Молодая женщина колебалась, тогда Мадина сняла с пальца перстень с жемчужиной, подарок Мансура, и подала ей.
– Это вам. Если вы не верите, что я вернусь за своим ребенком, то пусть это будет залогом того, что я приду, – резко произнесла она.
Мадина сходила в дом за Ильясом и отдала его соседке. Потом быстро набросила покрывало и побежала по улице. Запах дыма заставлял кашлять; Мадине казалось, что небесный свод пылает огнем, но живого пламени пока не было видно. Чем дальше она шла, тем чаще навстречу попадались испуганно мечущиеся люди. Многие вытаскивали из домов свой скарб, кое-кто убегал налегке.

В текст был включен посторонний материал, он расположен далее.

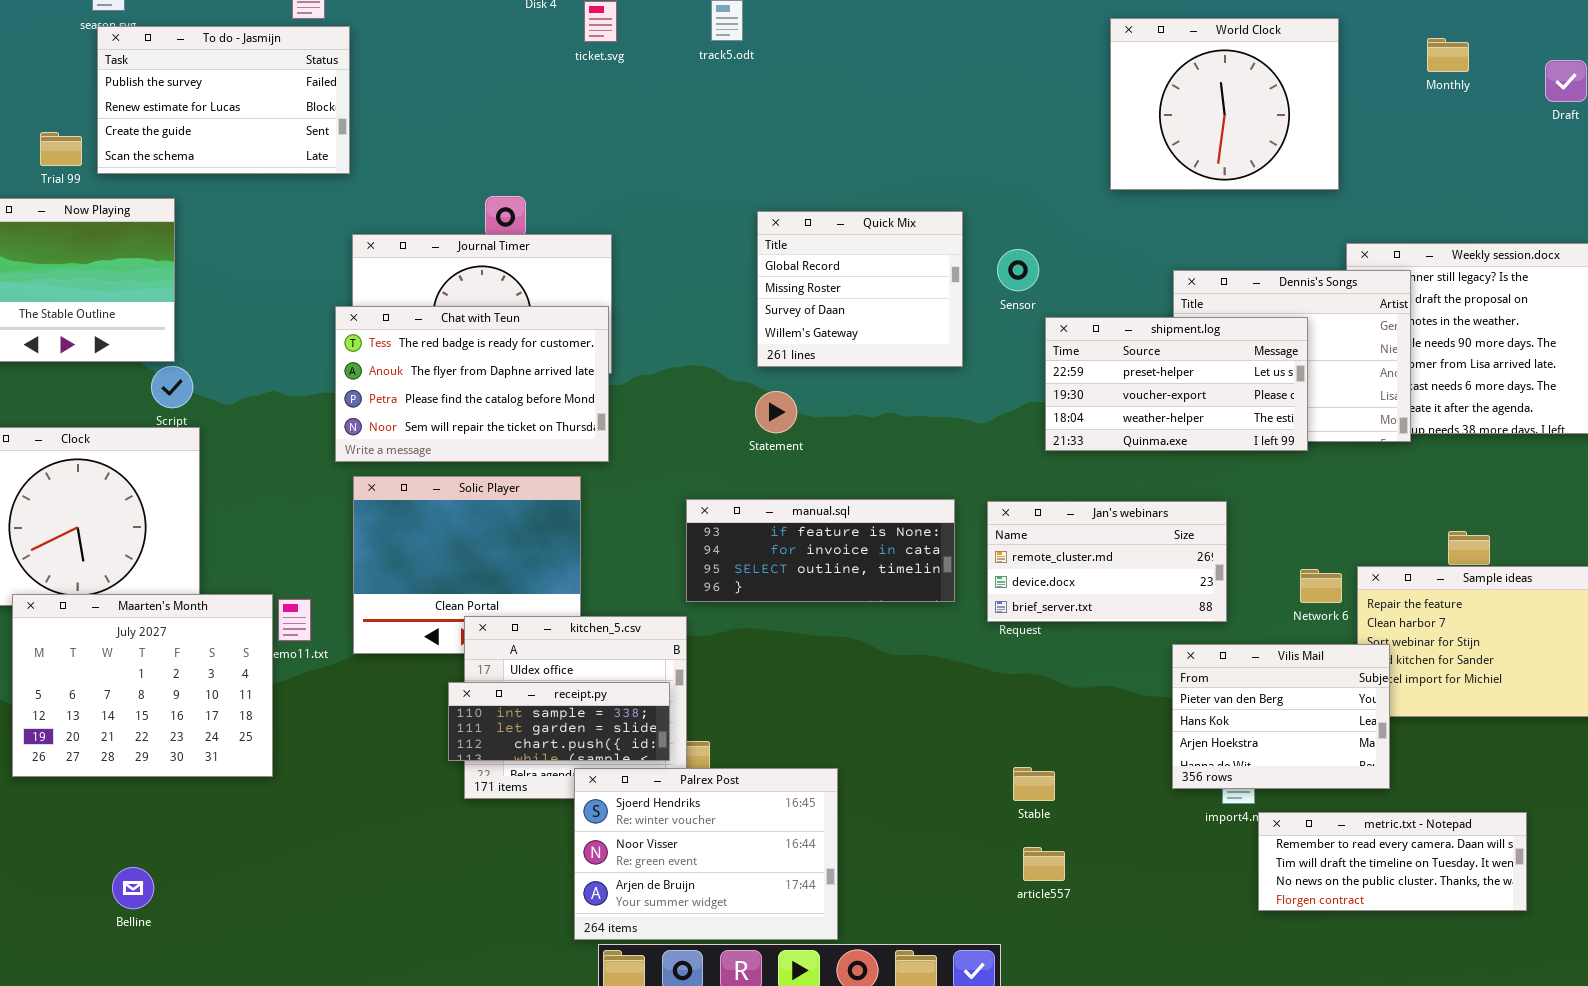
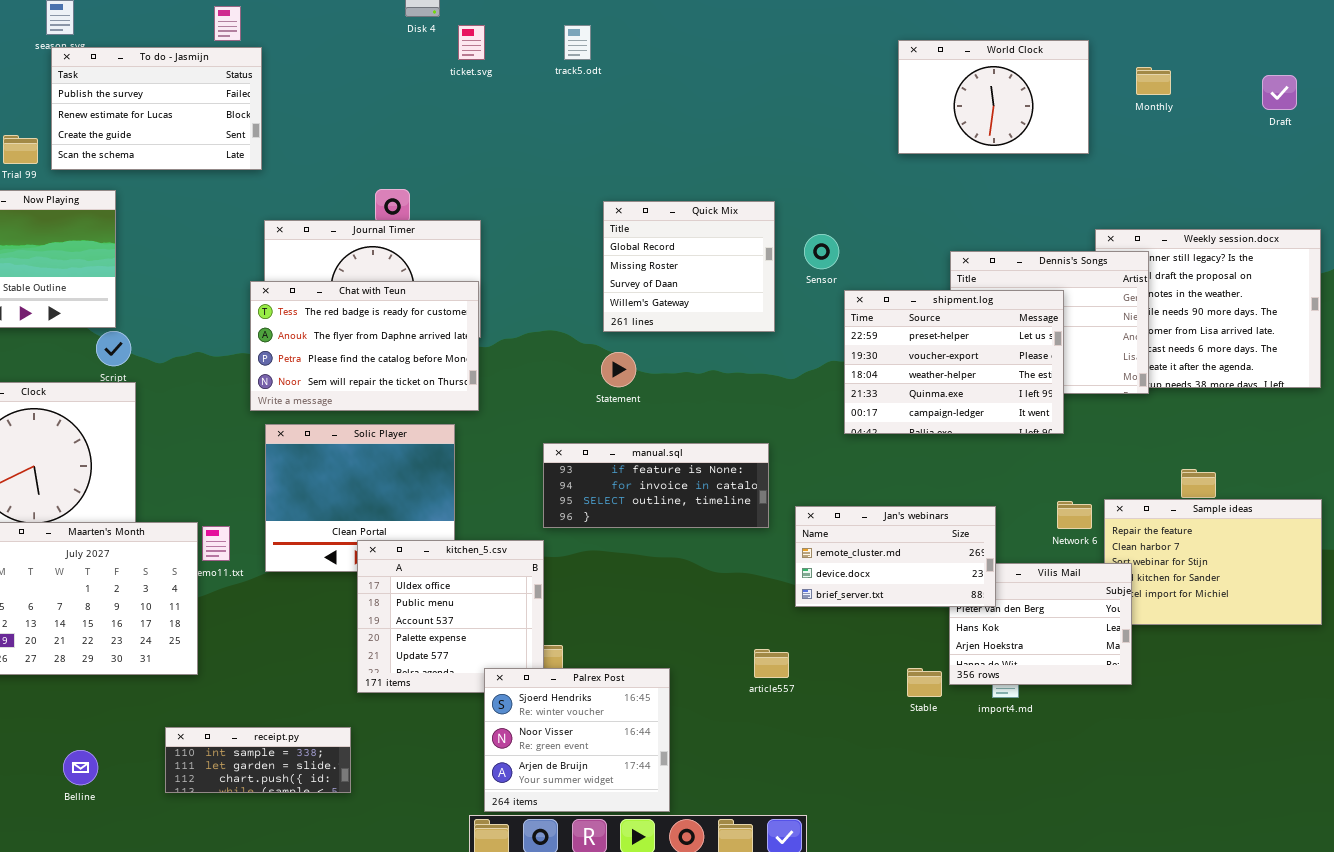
World Clock: [1110,18,1339,190] -> [898,40,1089,154], resized
Monthly: [1427,38,1469,72] -> [1136,67,1171,95], moved
shipment.log: [1045,317,1308,451] -> [844,290,1064,434], resized
Jan's webinars: [987,501,1227,622] -> [795,506,996,607], moved
receipt.py: [448,682,670,761] -> [165,727,351,793], moved
Stable: [1013,767,1055,801] -> [907,668,942,697], moved
Palrex Post: [574,768,838,940] -> [484,668,670,812], resized
metric.txt - Notepad: [1258,812,1527,911] -> none, closed
article557: [1023,847,1065,881] -> [754,649,789,678], moved

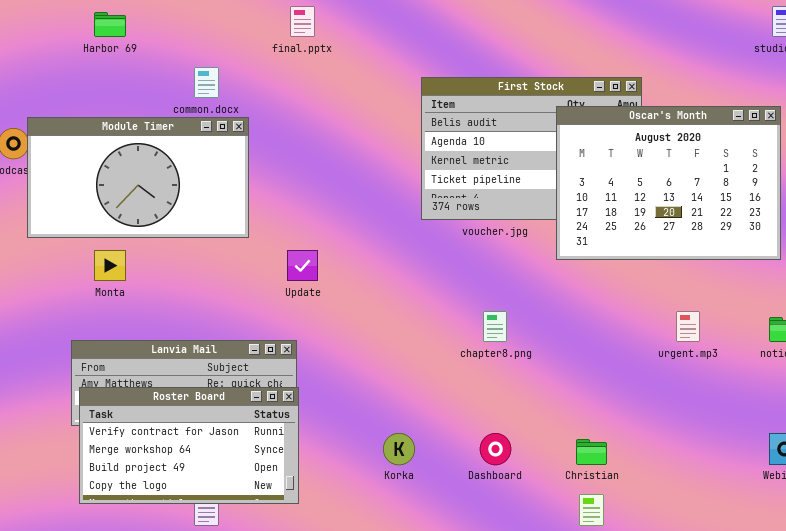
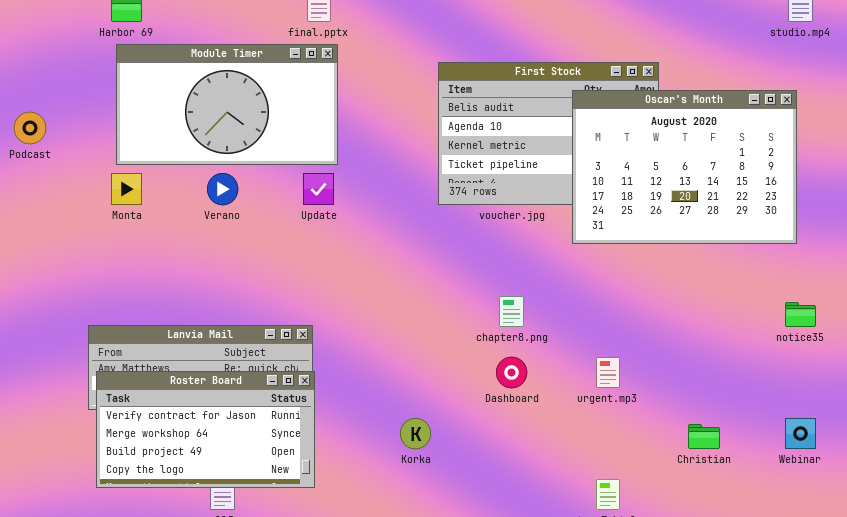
Module Timer: [27,117,249,238] -> [116,44,338,165], moved
Monta: [94,250,126,281] -> [111,173,142,205], moved
Update: [287,250,318,281] -> [303,173,334,205], moved
urgent.mp3: [676,311,700,342] -> [596,357,620,388], moved
Dashboard: [480,433,511,465] -> [496,357,527,388], moved
Christian: [576,439,607,465] -> [688,424,720,449], moved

Мадина решила повернуть назад. Было ясно, что надо как можно скорее покинуть этот квартал. Она слышала, как кто-то сказал, что пламя распространяется с бешеной скоростью. На самом деле в этом не было ничего удивительного. Стамбул всегда находился во власти сильных ветров, а основания даже каменных домов были деревянными; и огонь быстро находил себе пищу, переходя с одной балки или перекладины на другую. Даже небольшой пожар в считанные минуты приобретал катастрофические размеры.
Девушка побежала обратно. Она поняла, что не сможет дождаться Мансура и должна спасаться сама. В тот миг, когда Мадина свернула на знакомую улицу, она, наконец, увидела настоящее пламя; оно возносилось к небу брызжущим искрами фонтаном. Огонь обманул Мадину, он проследовал иным путем и встретил ее с другой стороны. Дороги назад не было. Девушка остановилась. Ей казалось, будто повсюду распускаются чудовищные цветы с огромными, трепещущими на ветру лепестками. Воздух наполнился густым дымом. Люди бежали мимо и задевали ее, едва не сбивая с ног.
Мадина застыла на месте с мертвенно-бледными губами и неподвижным взором лихорадочно блестящих глаз. Она будто всматривалась в страшное, разрушенное прошлое и казавшееся нереальным будущее. Потом девушку толкнули, причем так сильно, что она не устояла на ногах и упала. На нее наступили, и Мадине почудилось, будто ее поволокли куда-то во тьму.
Когда она, наконец, очнулась, то почувствовала, что не может дышать. Кругом было темно. Казалось, неведомая сила перенесла ее в ужасный, незнакомый мир. Мадина попыталась встать, но не смогла и вскоре вновь потеряла сознание.
Едва Мансур добрался до казармы, как ему сообщили о пожаре. Воины его корпуса уже выходили из ворот. Никто не сделал попытки арестовать Мансура, всем было не до него.
Янычары, как наиболее организованная и многочисленная сила, всегда участвовали в тушении огня, и здесь была дорога каждая пара рук. Мансур понимал, что сейчас не до объяснений и не до рассуждений. Он не мог не последовать за теми, с кем много раз бывал в походах, с кем сражался бок о бок, спал у одного костра и ел из общего котла. Тяжелая, словно гранит, усталость, непереносимые трудности пути, беспощадность жизни – все это создавало особое братство, тайны которого трудно постичь непосвященному, тому, кто не пережил, не испытал ничего подобного.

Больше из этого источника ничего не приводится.